I make a face of amazement. “Yeah, we fail at our core purpose almost every day!” witzel nods. “Combine a pandemic, a cascade of community concerns, and the quantum pace at which queerness has evolved in the last decade or so, and that failure goes nuclear.”

“And so the work to rebuild?” I wonder.

“Is a challenge,” he nods. “One of the central issues our staff identified is that when someone walks in the doors of our institution, if they’re not greeted by someone who looks like they share their positionality, their intersectionality, their identity — that produces nervousness.”

“But aren’t we trying to get past that?” I ask, worrying this is not just a problem for the arts, but for progressive politics in Canada more broadly. “Aren’t we trying to learn how to thrive amidst difference and diversity?”

“Parse it all you want,” witzel shakes his head, “tell me it’s paradoxical and wish we didn’t segment our communities using identitarian drivers, but right now? Buddies’ audiences are walking through our doors deciding if they belong at Buddies based on a sense of affinity and representation, and we have to figure out how to make that work.”

“Which is where your experiment begins?”I ask.

“That’s been a big learning goal coming out of the dumpster fire,” nods witzel, “but how to turn it into an experiment? That was Metcalf’s provocation.”

“And in a word?” I say.

“Can we move from the transactional relationship of ‘processing our audience’ to build a sense of belonging by adopting a hosting mandate instead?” answers witzel. “There are different dimensions to this. The way our audience has to move through the space, but also the ethos of our company as they do. As a ‘misfit’ theatre, Buddies has always traded on a sense of coolness. But the line between defying the norm and putting people off is a fine one. Additionally, our front of house spaces are quite limited, so that turns out to be a scheduling riddle. But if we want to be able to use the bar as a lobby, it changes the model for the bar too. So playing with welcoming, with space, with the flow of people, to create good energy and good experiences. Our staff have been working up a manual of ‘hosting culture,’ and we’ve actually renamed our box office and front of house as our Hosting Department. All of this is meant to take some of the discomfort out of the public’s experience of being at Buddies, inviting them to breathe and be curious about the space.”

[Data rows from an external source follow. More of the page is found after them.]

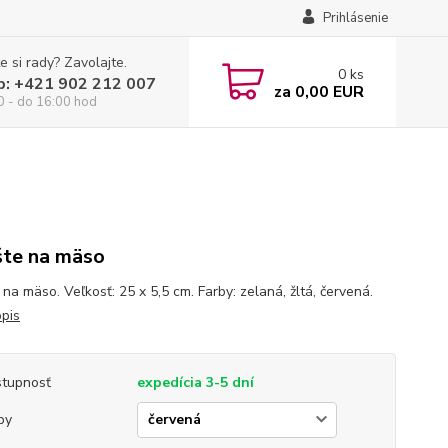
Prihlásenie
e si rady? Zavolajte.
0
ks
p: +421 902 212 007
za
0,00 EUR
0 - do 16:00 hod
šte na mäso
 na mäso. Veľkosť: 25 x 5,5 cm. Farby: zelaná, žltá, červená.
opis
tupnosť
expedícia 3-5 dní
by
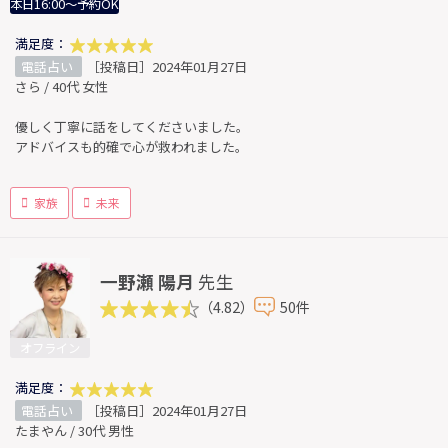
本日16:00～予約OK
満足度：
電話占い
［投稿日］2024年01月27日
さら / 40代 女性
優しく丁寧に話をしてくださいました。
アドバイスも的確で心が救われました。
家族
未来
一野瀬 陽月
先生
（4.82）
50件
オフライン
満足度：
電話占い
［投稿日］2024年01月27日
たまやん / 30代 男性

“What about the challenge of a diverse community wanting not just to be welcomed at Buddies, but reflected by Buddies,” I wonder. “Is this a plan for that?”

witzel nods, “That paradigm of being both genuinely diverse and specifically representative is an impossible one. But that is the paradigm that exists out there, and we would be foolish not to reckon with that. Trying to connect people with the organization on the basis of — I know it’s radical for an arts organization to adopt this position — everyone who walks in our doors should have a good time and not be confronted with rules, but a sense of play, and have their intersectional identities celebrated and affirmed? That’s the common ground we hope to open through hosting.”

“How will you know if you succeed?” I ask.

“Our director of operations, Kristina Lemieux, was aware of Anandam Dance’s audience-in-residence program and suggested that we adapt something similar. So, we’ll have an audience-in-residence — basically spies — coordinated by a project manager who will schedule them to ensure our spies are spread throughout our activities. No one’s going to know who they are. They’ll be like the Michelin spies. That way we don’t adjust our behavior in response.”

“So there’s no faking it,” I say.

witzel shrugs, “We really want to know. Can we do it? Can we allow our audience, no matter their positionality and perversions, to come into our building and claim that space as their own?”